Verbal autopsy of neonatal deaths in Khatauli Block of District Muzaffarnagar, Uttar Pradesh, India
Verbal autopsy is a method of inquiry to ascertain the likely cause of death in populations where vital registration of deaths is incomplete and unreliable. Over 75% of deaths in India occur at homes; more than half of these do not have a certified cause. Further, most of the deaths in the rural areas of India occur at home and that is why a medical certification by a qualified practitioner is not possible. Keeping these facts in mind, this study was designed having objectives as to find out the causes of neonatal deaths through verbal autopsy and its feasibility to be used by health workers.
Material & Methods:
This cross-sectional epidemiological study was conducted in randomly selected rural areas of Khatauli Block of District Muzaffarnagar, Uttar Pradesh, India. Verbal autopsy data was collected by a team of health workers adequately trained for the same well in advance. Data related to reported neonatal deaths in the study area in the specified period of time was collected on structured & pre-tested questionnaire used as study tool by interviewing the parents, relatives or neighbours of the deceased. Data thus collected was verified twice by the coordinator and principal investigator respectively and analyzed by using Epi info statistical package.

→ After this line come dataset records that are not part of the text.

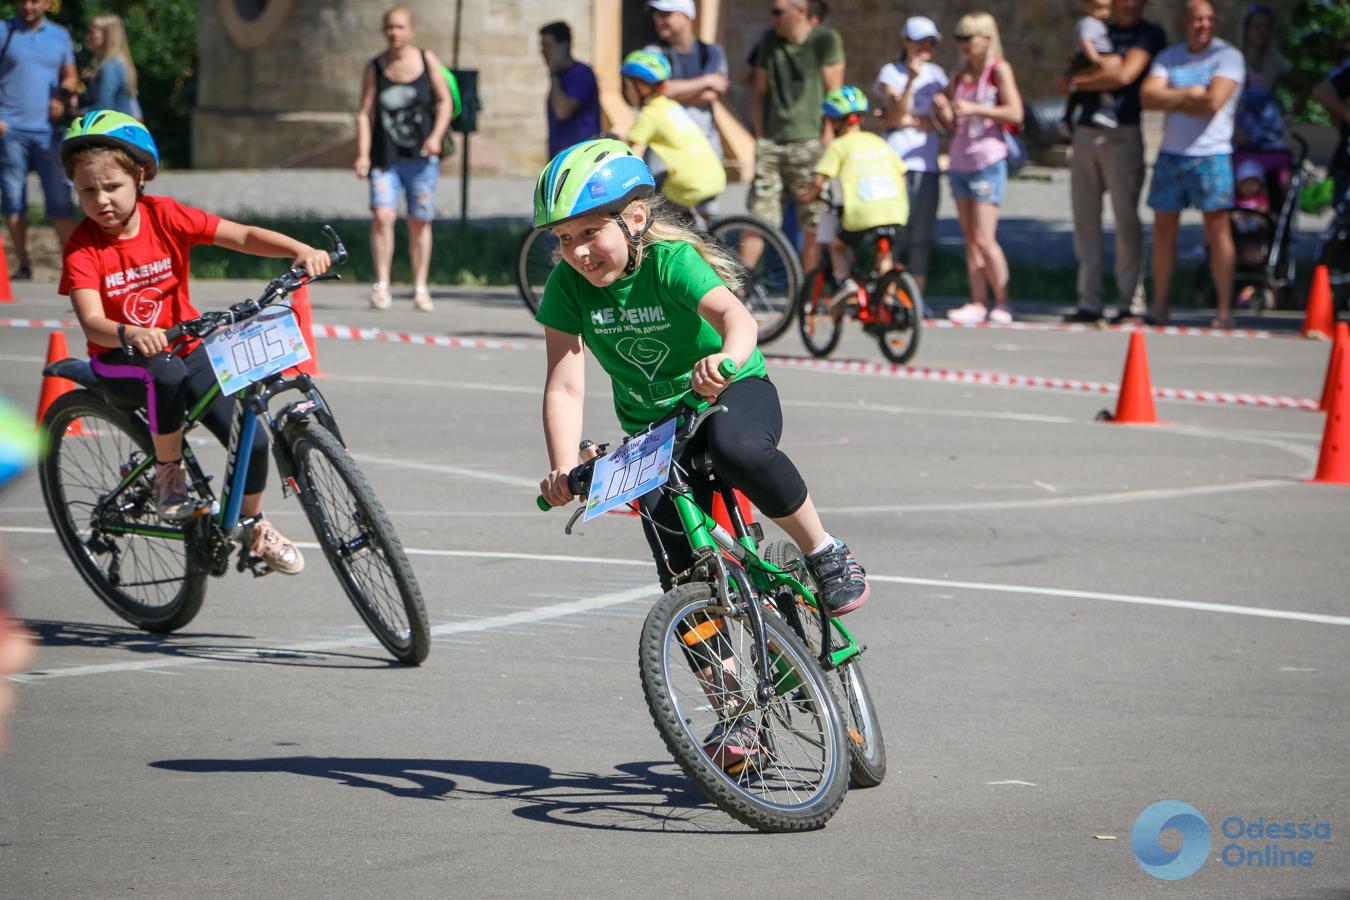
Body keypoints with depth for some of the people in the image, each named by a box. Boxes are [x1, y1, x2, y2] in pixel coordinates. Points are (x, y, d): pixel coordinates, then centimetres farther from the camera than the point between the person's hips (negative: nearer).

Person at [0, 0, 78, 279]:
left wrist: (62, 98, -2)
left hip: (48, 130, 2)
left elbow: (70, 77, 19)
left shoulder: (60, 36, 12)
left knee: (60, 200, -1)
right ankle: (23, 264, 9)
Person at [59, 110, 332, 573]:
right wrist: (132, 335, -50)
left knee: (251, 439, -9)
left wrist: (300, 250, -31)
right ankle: (168, 475, -16)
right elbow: (92, 323, -28)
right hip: (120, 362, -3)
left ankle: (252, 524, 20)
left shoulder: (164, 217, -10)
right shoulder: (82, 247, -16)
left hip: (184, 348, 3)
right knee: (166, 373, -39)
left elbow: (242, 236, -14)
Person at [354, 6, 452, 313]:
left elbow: (445, 101, 7)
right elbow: (365, 114, 0)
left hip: (421, 157, 1)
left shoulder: (427, 61, 3)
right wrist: (363, 154, -9)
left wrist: (436, 136, -8)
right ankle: (381, 285, -12)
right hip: (385, 159, -1)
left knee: (420, 222, 5)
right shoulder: (375, 68, 2)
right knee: (382, 216, -17)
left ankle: (420, 288, 14)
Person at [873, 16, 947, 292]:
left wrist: (908, 120, -9)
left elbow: (939, 121, 4)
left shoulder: (935, 74, 13)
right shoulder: (891, 73, 2)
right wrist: (912, 79, -19)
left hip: (927, 163, 4)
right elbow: (895, 115, -11)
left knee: (922, 237, 3)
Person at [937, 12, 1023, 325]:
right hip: (960, 162, 7)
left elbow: (1015, 113, -14)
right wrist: (945, 113, -4)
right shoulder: (958, 77, 14)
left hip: (988, 161, -7)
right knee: (970, 239, 4)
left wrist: (974, 109, -20)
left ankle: (1002, 302, 1)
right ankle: (978, 303, 5)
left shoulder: (999, 70, -4)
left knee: (984, 239, -10)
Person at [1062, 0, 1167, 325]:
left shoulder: (1150, 34, 1)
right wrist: (1104, 67, -8)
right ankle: (1090, 302, 6)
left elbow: (1125, 75, -12)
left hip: (1123, 135, -5)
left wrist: (1079, 82, 0)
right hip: (1085, 132, 5)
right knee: (1085, 220, 3)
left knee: (1126, 219, -6)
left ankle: (1131, 302, -3)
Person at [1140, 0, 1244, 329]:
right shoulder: (1168, 57, 13)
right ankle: (1159, 305, 13)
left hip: (1211, 156, -4)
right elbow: (1148, 96, 0)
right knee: (1163, 228, 6)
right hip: (1170, 154, 4)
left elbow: (1213, 102, -15)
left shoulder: (1228, 56, -2)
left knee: (1218, 229, -7)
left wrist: (1171, 99, -3)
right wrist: (1189, 94, -11)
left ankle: (1225, 309, -5)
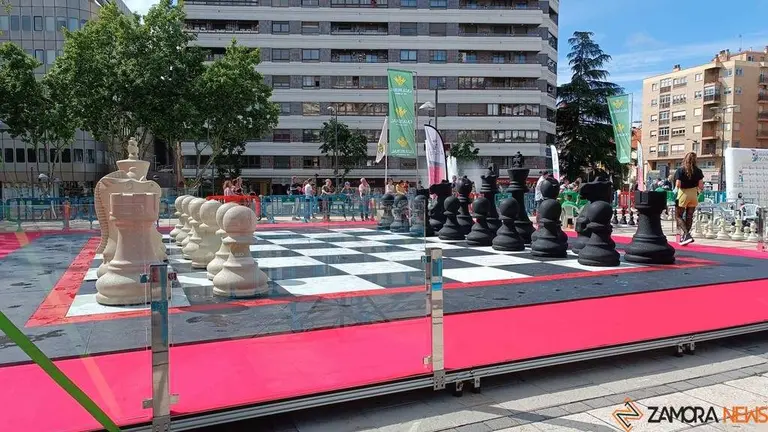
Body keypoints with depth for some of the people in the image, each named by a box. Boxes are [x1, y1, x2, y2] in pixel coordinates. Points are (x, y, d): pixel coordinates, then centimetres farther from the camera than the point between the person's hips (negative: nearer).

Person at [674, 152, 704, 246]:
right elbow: (700, 186, -2)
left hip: (683, 194, -4)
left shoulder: (680, 170, -10)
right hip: (693, 195, 4)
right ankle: (685, 236, 23)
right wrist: (700, 189, 19)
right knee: (689, 216, 14)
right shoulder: (698, 171, -1)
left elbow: (678, 185, -15)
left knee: (678, 216, 4)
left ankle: (687, 234, -14)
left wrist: (675, 189, 6)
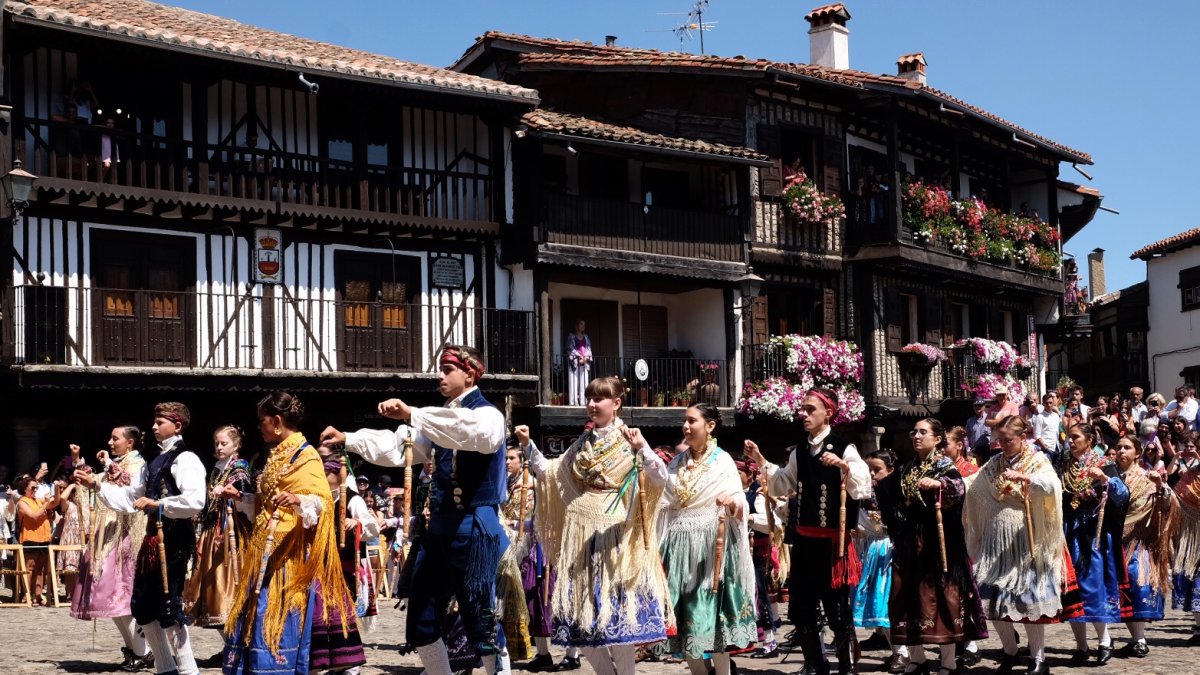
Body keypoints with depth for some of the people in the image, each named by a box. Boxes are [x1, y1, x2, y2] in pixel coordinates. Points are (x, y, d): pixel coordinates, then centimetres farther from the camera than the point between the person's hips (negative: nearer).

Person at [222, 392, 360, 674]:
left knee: (282, 621, -10)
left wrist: (298, 500, -40)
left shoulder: (305, 456, -11)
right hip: (267, 551, 9)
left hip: (291, 552, -9)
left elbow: (321, 502, -23)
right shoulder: (276, 455, 17)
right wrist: (241, 498, 26)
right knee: (262, 618, 9)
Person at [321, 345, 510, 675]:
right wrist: (347, 439, 2)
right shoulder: (440, 419, 17)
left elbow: (469, 432, -31)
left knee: (481, 622, -3)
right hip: (439, 527, 8)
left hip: (475, 529, -8)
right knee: (421, 620, 10)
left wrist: (411, 414, -37)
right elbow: (397, 448, 13)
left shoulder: (488, 415, -8)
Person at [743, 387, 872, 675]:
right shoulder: (799, 452, 9)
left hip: (833, 541, -7)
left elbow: (863, 490, -20)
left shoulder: (844, 449, -11)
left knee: (838, 611, 1)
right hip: (804, 539, 7)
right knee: (800, 609, 12)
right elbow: (784, 486, 19)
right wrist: (761, 462, 10)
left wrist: (843, 465, -34)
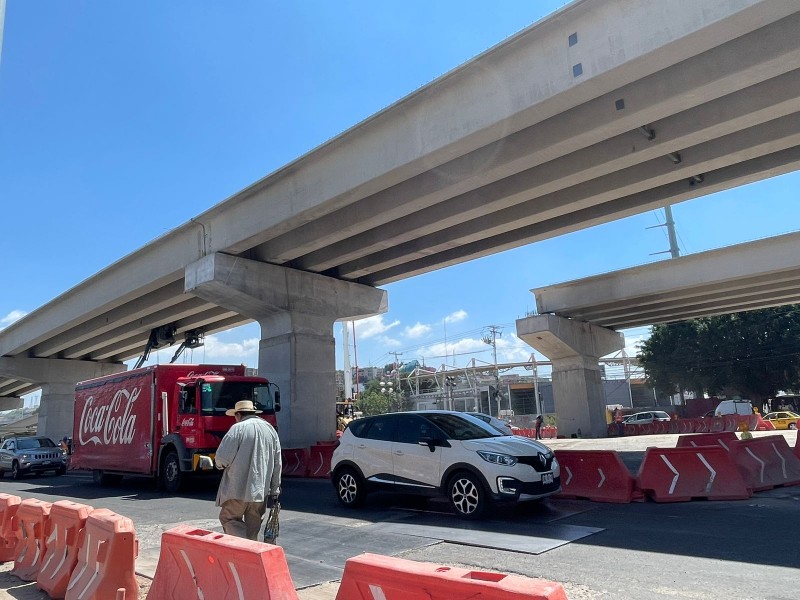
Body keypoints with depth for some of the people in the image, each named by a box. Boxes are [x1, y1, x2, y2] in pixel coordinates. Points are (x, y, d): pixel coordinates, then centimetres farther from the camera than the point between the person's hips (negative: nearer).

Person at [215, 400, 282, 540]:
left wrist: (220, 464, 10)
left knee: (228, 518, 6)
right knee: (253, 525, 15)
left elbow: (223, 457, -14)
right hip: (261, 490, 6)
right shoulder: (271, 430, 11)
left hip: (239, 488, -5)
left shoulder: (238, 428, -9)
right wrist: (275, 491, 17)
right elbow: (277, 464, 12)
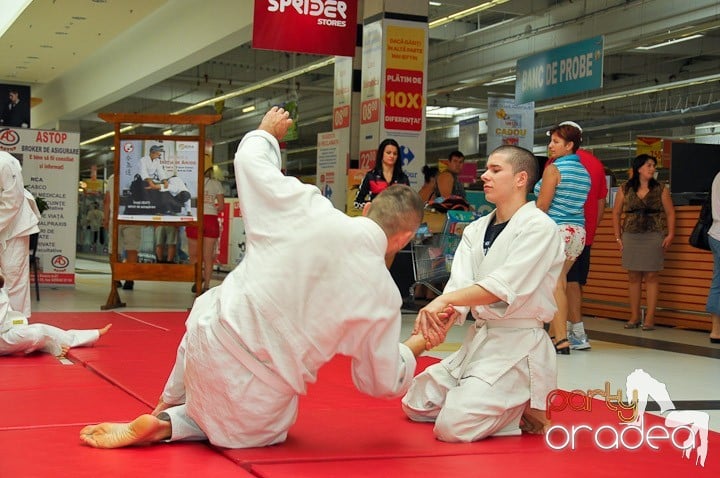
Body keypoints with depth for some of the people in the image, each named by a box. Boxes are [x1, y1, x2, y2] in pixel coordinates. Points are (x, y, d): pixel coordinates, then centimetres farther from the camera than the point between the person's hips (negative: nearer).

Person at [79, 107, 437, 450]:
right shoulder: (382, 294, -10)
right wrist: (415, 347, 23)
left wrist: (267, 132, 28)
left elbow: (250, 160, 7)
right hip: (258, 392, -2)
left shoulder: (305, 207, -11)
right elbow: (383, 382, 4)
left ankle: (169, 404, 48)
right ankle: (167, 425, 8)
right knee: (257, 428, 31)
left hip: (209, 338, 2)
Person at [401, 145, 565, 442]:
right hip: (477, 339, 8)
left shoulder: (539, 227, -12)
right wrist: (440, 316, -27)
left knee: (452, 427, -21)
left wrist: (445, 300, -31)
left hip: (517, 346, -8)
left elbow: (505, 287, -23)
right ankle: (503, 405, 22)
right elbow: (459, 285, -5)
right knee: (415, 405, 12)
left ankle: (524, 412, 6)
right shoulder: (476, 230, 9)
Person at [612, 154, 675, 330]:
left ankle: (650, 318, 0)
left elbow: (670, 213, 4)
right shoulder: (625, 189, 6)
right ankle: (634, 317, 12)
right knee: (633, 277, 5)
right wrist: (618, 237, 5)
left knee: (652, 276, -3)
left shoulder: (660, 189, 4)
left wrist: (670, 234, -6)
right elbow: (616, 213, 10)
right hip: (631, 237, 2)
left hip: (654, 236, -1)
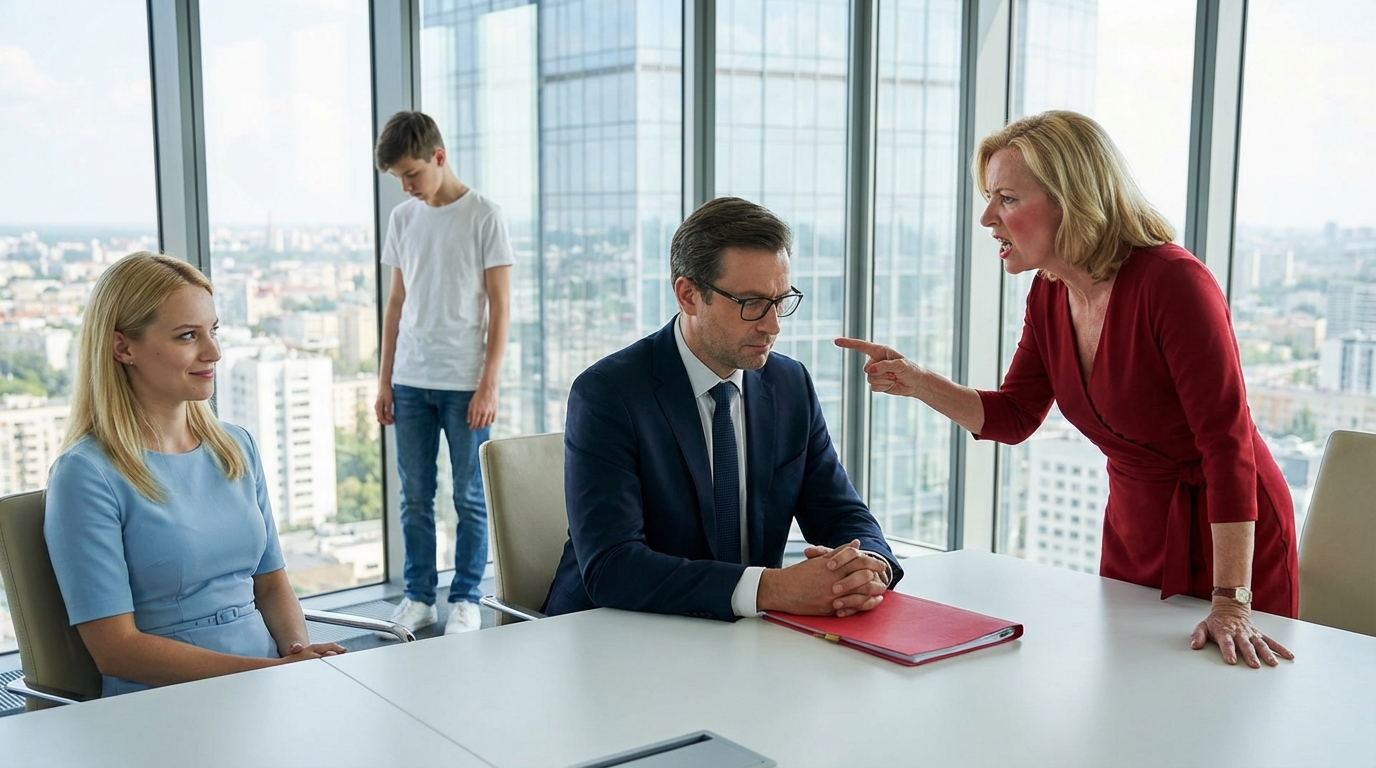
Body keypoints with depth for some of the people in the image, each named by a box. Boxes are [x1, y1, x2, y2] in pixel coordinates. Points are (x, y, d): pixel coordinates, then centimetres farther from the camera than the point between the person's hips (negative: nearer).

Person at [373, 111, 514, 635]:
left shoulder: (484, 217, -3)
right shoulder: (403, 218, 10)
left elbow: (500, 306, -4)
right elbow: (396, 304, 14)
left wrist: (489, 384, -10)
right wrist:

A total of 24 perinatal deaths were reported, out of which 7 (29.2%) were stillbirth and 17 (70.8%) were neonatal deaths. ANC was received by 14 mothers (58.3%). Half of the deliveries were conducted by untrained Dai. About 20 deliveries (83.3%) were at home and 10 (58.8%) of the deceased were early neonates. The cause of deaths found by means of verbal autopsies were mainly: pneumonia - 4 (23.5%), diarrhoea - 2 (11.8%) neonatal jaundice - 03 (17.6%) etc.
Pneumonia, diarrhoea & neonatal jaundice alone constitute about 53% of the total neonatal deaths. The use of the verbal autopsy tool by health workers to find out the cause of neonatal deaths is very much feasible.